At the same time, the ultimate outcome of a match is sometimes out of our hands. You can do everything in your power to win, dig as deep as you possibly can, and still lose. In this kind of defeat, you learn that there are incidents in life that are not up to us. We are only somewhat in control of our own destiny, and we have to roll with events and outcomes that do not go our way.

This lesson comes into play frequently in my work as a dietitian. Some people act as if they can avoid morbidity and mortality if only they get more strict with their food intakes and more rigid with their lifestyles. In other words, if only they take things up a notch, everything will be okay. It can be hard to accept that we will all die, our bodies are not designed to last forever, and if we are lucky enough to be spared fatal accidents and malicious acts, we will each eventually succumb to a condition of some sort. The truth is that we can minimize our chances of getting sick and dying prematurely, but it is a matter of risk reduction, not risk elimination.

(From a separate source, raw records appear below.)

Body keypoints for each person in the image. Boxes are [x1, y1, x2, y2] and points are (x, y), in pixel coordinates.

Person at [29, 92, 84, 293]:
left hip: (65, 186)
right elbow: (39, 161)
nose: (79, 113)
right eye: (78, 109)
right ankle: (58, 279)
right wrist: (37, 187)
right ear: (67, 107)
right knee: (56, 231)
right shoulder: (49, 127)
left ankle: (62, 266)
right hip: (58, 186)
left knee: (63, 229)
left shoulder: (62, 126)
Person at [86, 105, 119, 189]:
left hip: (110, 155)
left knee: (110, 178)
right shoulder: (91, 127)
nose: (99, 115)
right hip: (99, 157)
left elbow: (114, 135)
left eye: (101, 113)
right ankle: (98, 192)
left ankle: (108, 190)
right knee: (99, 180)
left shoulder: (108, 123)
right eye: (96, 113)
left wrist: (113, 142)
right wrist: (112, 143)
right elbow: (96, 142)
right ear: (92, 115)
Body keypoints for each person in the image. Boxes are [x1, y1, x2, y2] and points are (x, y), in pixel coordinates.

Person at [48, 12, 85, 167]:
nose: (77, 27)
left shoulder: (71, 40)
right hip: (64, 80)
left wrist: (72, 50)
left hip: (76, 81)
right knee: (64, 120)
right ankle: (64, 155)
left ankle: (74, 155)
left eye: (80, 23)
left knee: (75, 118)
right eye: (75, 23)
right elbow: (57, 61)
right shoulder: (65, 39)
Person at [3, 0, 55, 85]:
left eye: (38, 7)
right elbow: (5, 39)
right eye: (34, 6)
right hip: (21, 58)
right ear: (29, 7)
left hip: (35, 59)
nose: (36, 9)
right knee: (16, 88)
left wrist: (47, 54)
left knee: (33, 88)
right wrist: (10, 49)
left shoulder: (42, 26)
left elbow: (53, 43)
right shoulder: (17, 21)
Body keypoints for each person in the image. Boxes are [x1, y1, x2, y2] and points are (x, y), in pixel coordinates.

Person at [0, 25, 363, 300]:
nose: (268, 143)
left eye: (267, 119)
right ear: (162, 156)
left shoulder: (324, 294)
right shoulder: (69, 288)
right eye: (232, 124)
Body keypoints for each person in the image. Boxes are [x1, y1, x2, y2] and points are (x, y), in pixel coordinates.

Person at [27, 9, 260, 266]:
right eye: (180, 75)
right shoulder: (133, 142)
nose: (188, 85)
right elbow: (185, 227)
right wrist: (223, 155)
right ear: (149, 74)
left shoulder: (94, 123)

Given our uncertain futures, we need to make sure we do not get so caught up in trying to take care of our health that we lose ourselves and the pleasurable aspects of life in the process. I learned this lesson the hard way in the years after my surgery. Balance is the foundation of a healthy lifestyle. Sometimes it takes going through a period of imbalance to come out on the other side and find a happy medium between taking care of your health and taking care of who you are.

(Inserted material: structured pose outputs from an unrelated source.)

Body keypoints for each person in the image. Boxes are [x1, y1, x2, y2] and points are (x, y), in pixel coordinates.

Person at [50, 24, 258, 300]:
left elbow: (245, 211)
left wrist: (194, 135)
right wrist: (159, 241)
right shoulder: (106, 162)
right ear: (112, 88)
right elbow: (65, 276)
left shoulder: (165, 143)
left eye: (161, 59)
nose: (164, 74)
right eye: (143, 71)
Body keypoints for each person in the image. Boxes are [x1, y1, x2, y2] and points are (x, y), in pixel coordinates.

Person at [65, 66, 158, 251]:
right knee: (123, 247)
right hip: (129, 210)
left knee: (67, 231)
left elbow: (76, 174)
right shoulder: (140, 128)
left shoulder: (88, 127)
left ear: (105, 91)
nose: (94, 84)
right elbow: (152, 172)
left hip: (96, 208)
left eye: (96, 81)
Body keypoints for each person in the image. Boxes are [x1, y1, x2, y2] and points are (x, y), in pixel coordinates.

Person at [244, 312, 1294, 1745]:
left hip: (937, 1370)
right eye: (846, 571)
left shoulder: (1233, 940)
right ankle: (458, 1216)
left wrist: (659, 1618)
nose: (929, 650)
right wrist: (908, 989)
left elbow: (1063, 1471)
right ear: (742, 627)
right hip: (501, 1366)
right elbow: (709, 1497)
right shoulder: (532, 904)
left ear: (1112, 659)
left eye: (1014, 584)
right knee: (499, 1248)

My friend, Ben, who gave me tennis lessons when I was just starting to play, could tell you all about life’s unpredictability, but he eventually died of the tumor that kept him from playing the only season in which our high school careers overlapped. He was only 25 when he passed away 15 years ago. To this day, he remains the single nicest and most considerate person I have ever met. Sitting at his funeral, I felt not just sadness, but an overwhelming sense of unfairness: Not only was Ben cheated out of life, but life was cheated out of Ben. Despite the time that has gone by since Ben’s passing, I still think about him often and how much better I would be to everybody in my own life if only I could be at least a little bit more like him.

 

“Everybody belongs somewhere; everybody has a home.”

When my back suddenly and dramatically worsened this past fall, the idea of surgery was presented to me. Not only would an operation improve my pain, fix some of my spine’s structural issues, and increase my function, the surgeons said it could also allow me to return to competitive tennis. However, given how awful my first back surgery experience was, my resistance to a second surgery was strong. As rest, physical therapy, medications, injections, and acupuncture showed their inability to fix what is really a structural problem, I knew I had to give surgery more consideration.

In an attempt to work through my ambivalence, I sought opinions from six surgeons, discussed the dilemma with Joanne, and began to write this document. Whether trying out for a team that I thought I had no shot of making, sticking around after I had been cut or told to cut myself, or coming back (twice) after my first back surgery, I have always done whatever I could to stay in the game. The realization that ultimately enabled me to make my decision was discerning that choosing to undergo, not decline, surgery represents a continuation of this long-held personal mission. This turning point marked the resolution of my ambivalence. Today, the day of my surgery, my mission continues.

We are only hard-wired to an extent. If I was born into a different culture, perhaps I would have pursued cricket, or in a different time, jousting. Perhaps I could reinvent myself even now, maybe take up chess or painting or get more involved in music again. However, my efforts to refocus my life in the last seven years have done nothing to fill the hole, which feels just as deep now as it did upon its creation. Without tennis, I am not the same person. It has woven itself into my life’s fabric so tightly that it is part of how I self-identify. I am a tennis player. Everybody belongs somewhere; everybody has a home. I know where I belong, and I hope that with patience, hard work, and the tempered resolve to wake up each morning and inch one day closer, I can make it back there.